CAFT’s government director, Suzie Stork, mentioned that the group chooses its targets primarily based not on their prolific use of fur, however on their visibility. “Traditionally, with CAFT, our campaigns have focused on individual luxury brand designers,” Stork mentioned. “Maybe in the last year, we started shifting our attention to, I would call them, broader cultural institutions, like Fashion Week, fashion publications – this is where the trends are born or reborn.”

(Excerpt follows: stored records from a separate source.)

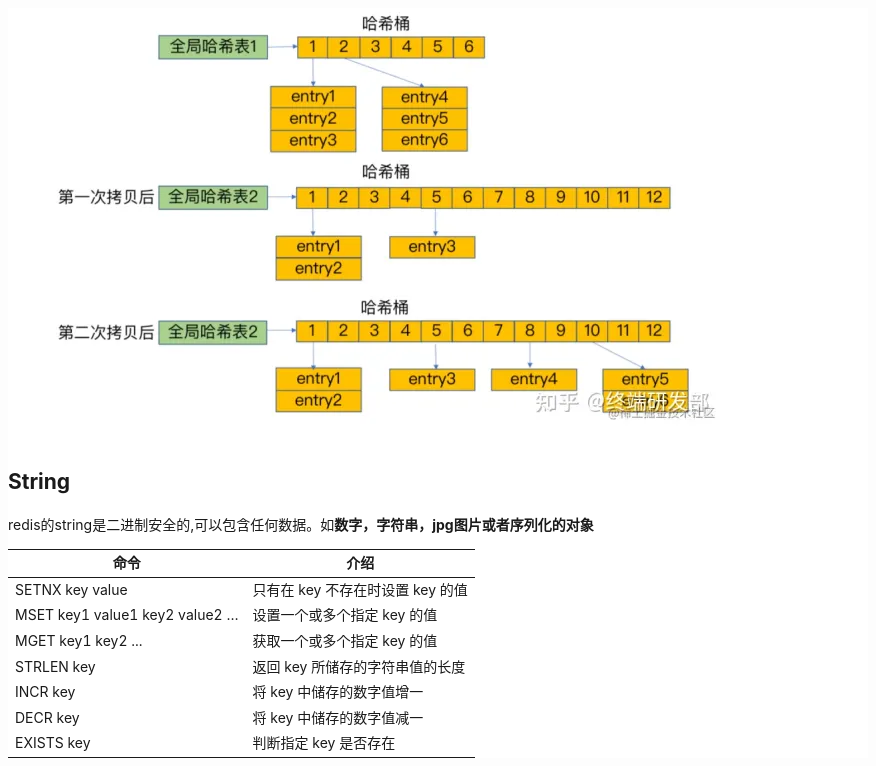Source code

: ![](image.assets/v2-49cdf54833d91e511fb50d1e362c750f_720w.webp)























## String

redis的string是二进制安全的,可以包含任何数据。如**数字，字符串，jpg图片或者序列化的对象**



| 命令                           | 介绍                             |
| ------------------------------ | -------------------------------- |
| SETNX key value                | 只有在 key 不存在时设置 key 的值 |
| MSET key1 value1 key2 value2 … | 设置一个或多个指定 key 的值      |
| MGET key1 key2 ...             | 获取一个或多个指定 key 的值      |
| STRLEN key                     | 返回 key 所储存的字符串值的长度  |
| INCR key                       | 将 key 中储存的数字值增一        |
| DECR key                       | 将 key 中储存的数字值减一        |
| EXISTS key                     | 判断指定 key 是否存在            |
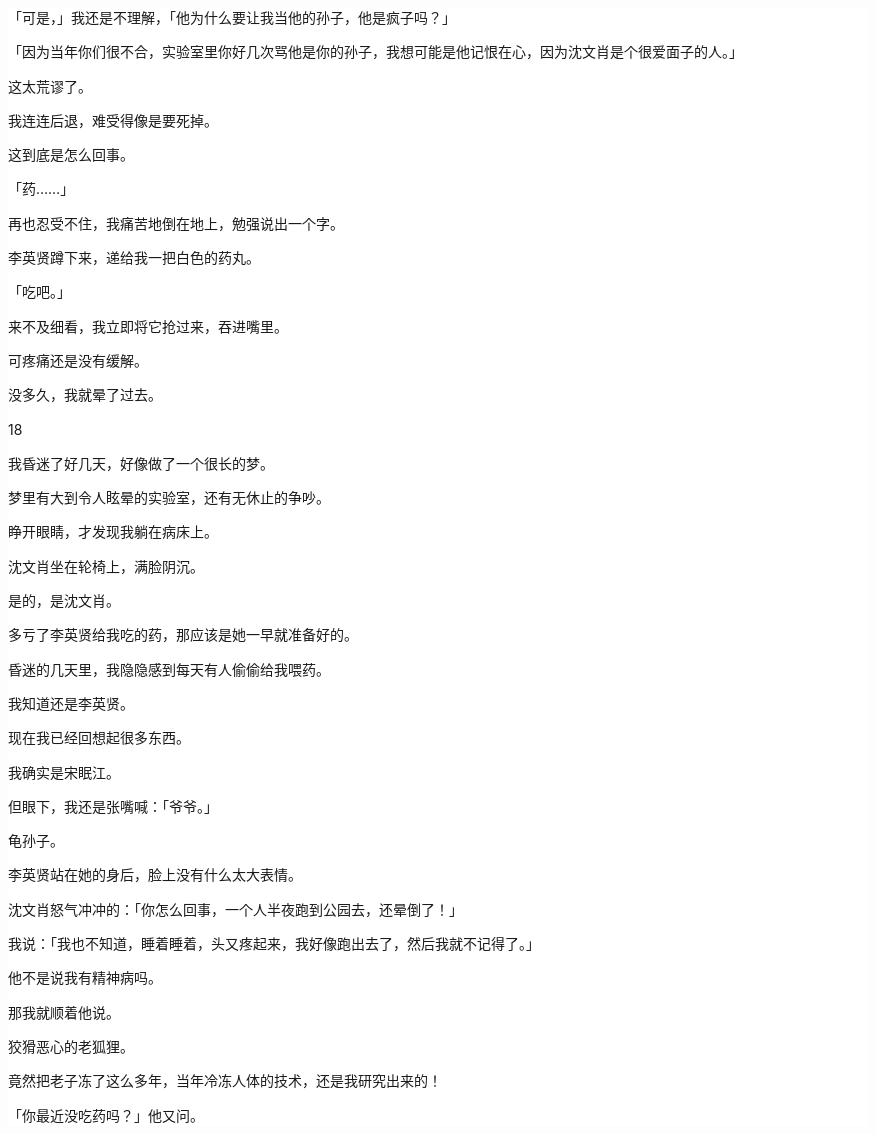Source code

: 「可是，」我还是不理解，「他为什么要让我当他的孙子，他是疯子吗？」

「因为当年你们很不合，实验室里你好几次骂他是你的孙子，我想可能是他记恨在心，因为沈文肖是个很爱面子的人。」

这太荒谬了。

我连连后退，难受得像是要死掉。

这到底是怎么回事。

「药……」

再也忍受不住，我痛苦地倒在地上，勉强说出一个字。

李英贤蹲下来，递给我一把白色的药丸。

「吃吧。」

来不及细看，我立即将它抢过来，吞进嘴里。

可疼痛还是没有缓解。

没多久，我就晕了过去。

18

我昏迷了好几天，好像做了一个很长的梦。

梦里有大到令人眩晕的实验室，还有无休止的争吵。

睁开眼睛，才发现我躺在病床上。

沈文肖坐在轮椅上，满脸阴沉。

是的，是沈文肖。

多亏了李英贤给我吃的药，那应该是她一早就准备好的。

昏迷的几天里，我隐隐感到每天有人偷偷给我喂药。

我知道还是李英贤。

现在我已经回想起很多东西。

我确实是宋眠江。

但眼下，我还是张嘴喊：「爷爷。」

龟孙子。

李英贤站在她的身后，脸上没有什么太大表情。

沈文肖怒气冲冲的：「你怎么回事，一个人半夜跑到公园去，还晕倒了！」

我说：「我也不知道，睡着睡着，头又疼起来，我好像跑出去了，然后我就不记得了。」

他不是说我有精神病吗。

那我就顺着他说。

狡猾恶心的老狐狸。

竟然把老子冻了这么多年，当年冷冻人体的技术，还是我研究出来的！

「你最近没吃药吗？」他又问。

Looking on the efforts of CAFT and different organizations like PETA, the anti-fur motion largely seems to have been successful. “What we hear is that pelt prices are down,” mentioned Stork. “Sales have slowed significantly.” Stork advocates for using plant-derived supplies like BioFluff and Fevvers, which emulate the look of fur or feathers with out harming animals.
Yet in some way customers have discovered a manner across the stigma, by convincing themselves that they’ve made a extra moral selection. In style – or extra importantly, in procuring – we are going to seize on something that provides a purchase order a way of function. “Look good, feel good” isn’t simply about the caress of a fuzzy creature’s conceal beneath your hand; it’s about the emotional carry that comes with making a naughty buy. Giving our acquisition of an indulgence the gloss of idealism makes the acquisition go down way more simply. Purr.